• _WHAT IS REQUIRED_: In the part of the listing that opens with the line containing "What is the" and runs through the end of the listing, please switch "spread" to "range" and reproduce those lines with nothing else altered. Leave the pictures out.

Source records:
BEGIN

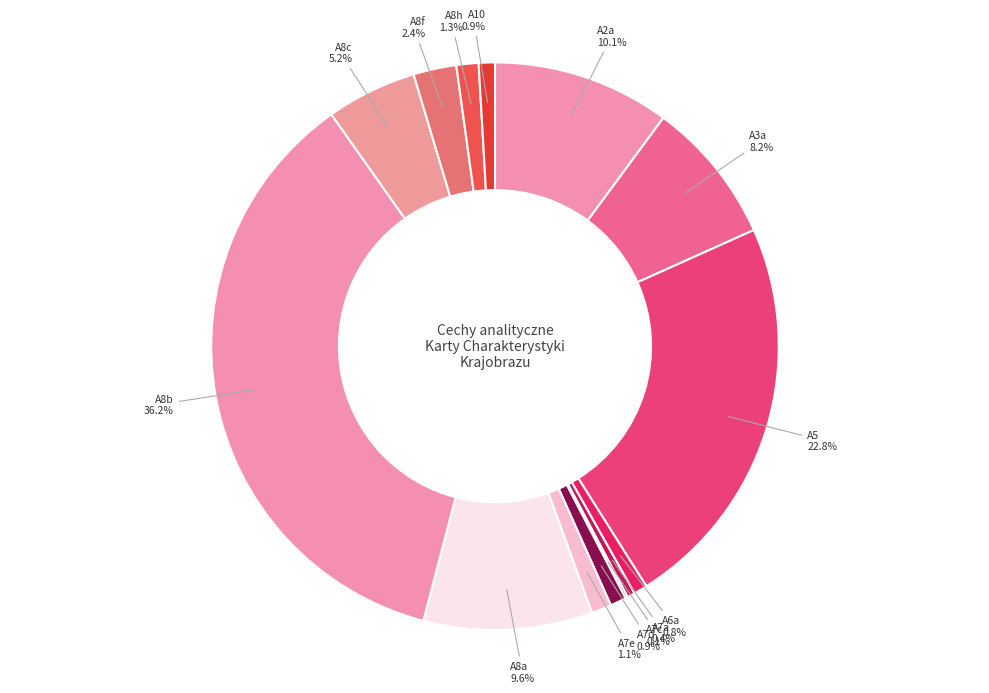

Does A6a account for over 50% of the chart?

No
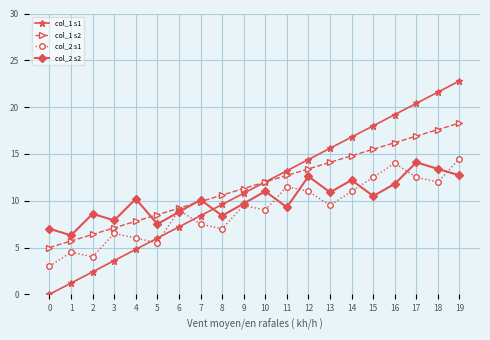

True or false: col_2 s2 and col_1 s1 cross at least once.

True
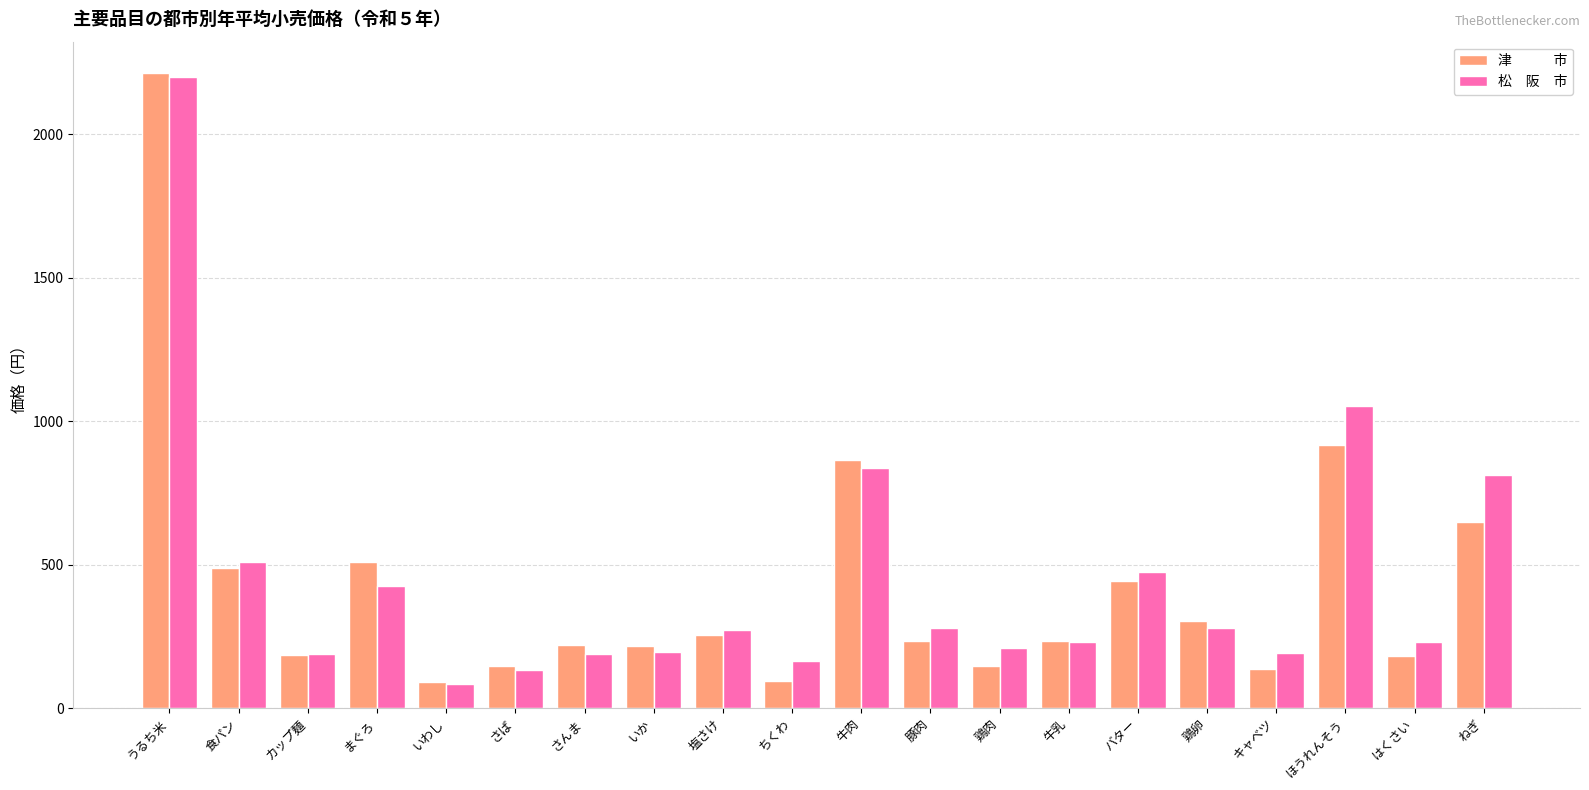

What is the spread (max minus min) of values at まぐろ?

84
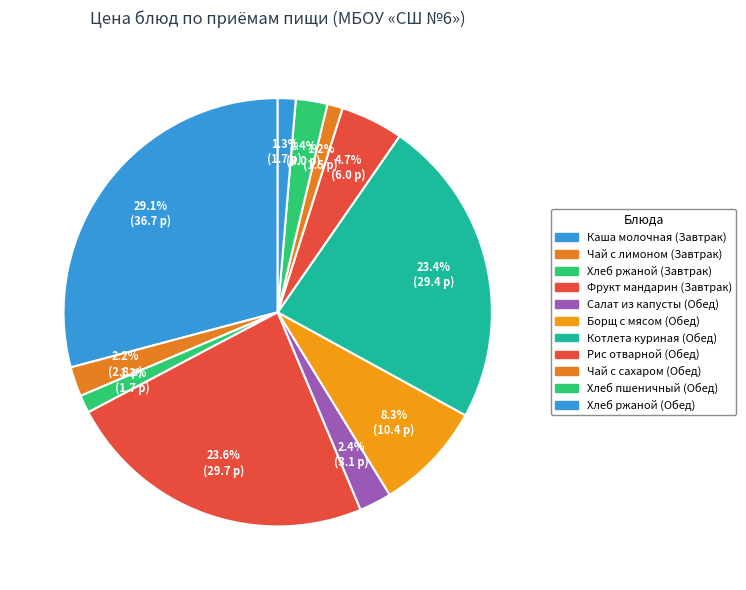

Is it true that Рис отварной (Обед) is 1% of the pie?

False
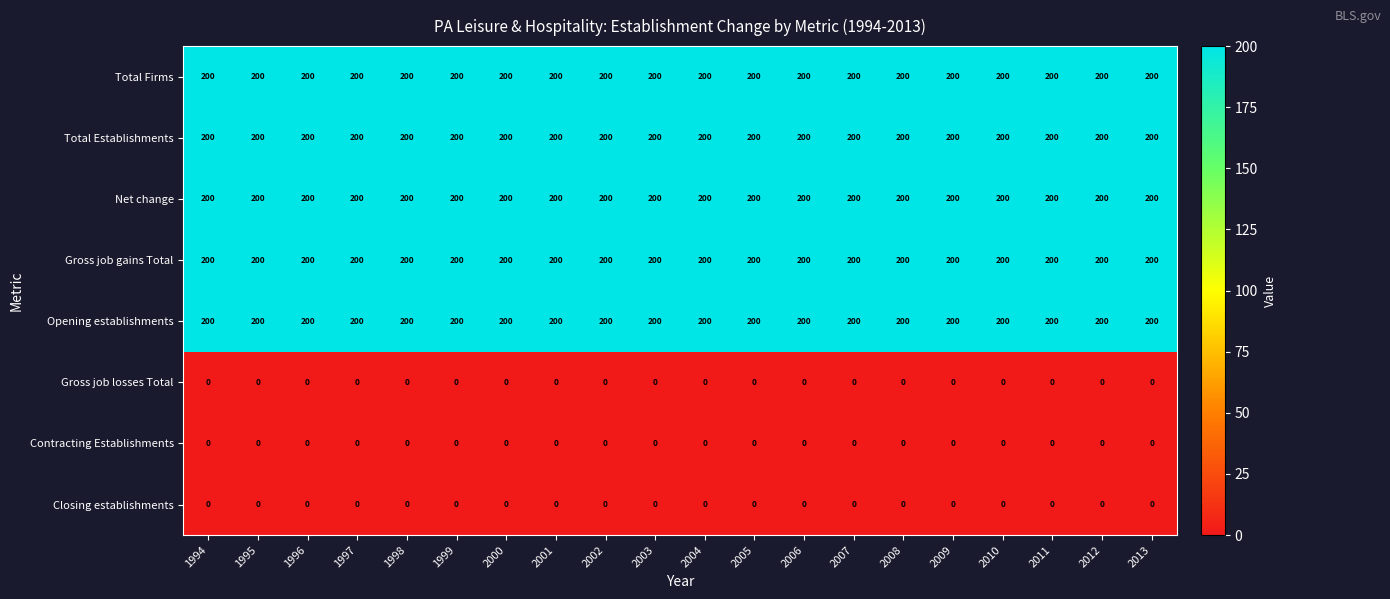

Is it true that Total Firms equals 200 at 2008?

True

END

• _EXERCISE OUTPUT_:
What is the range (max minus min) of values at まぐろ?

84

Is it true that Рис отварной (Обед) is 1% of the pie?

False

Is it true that Total Firms equals 200 at 2008?

True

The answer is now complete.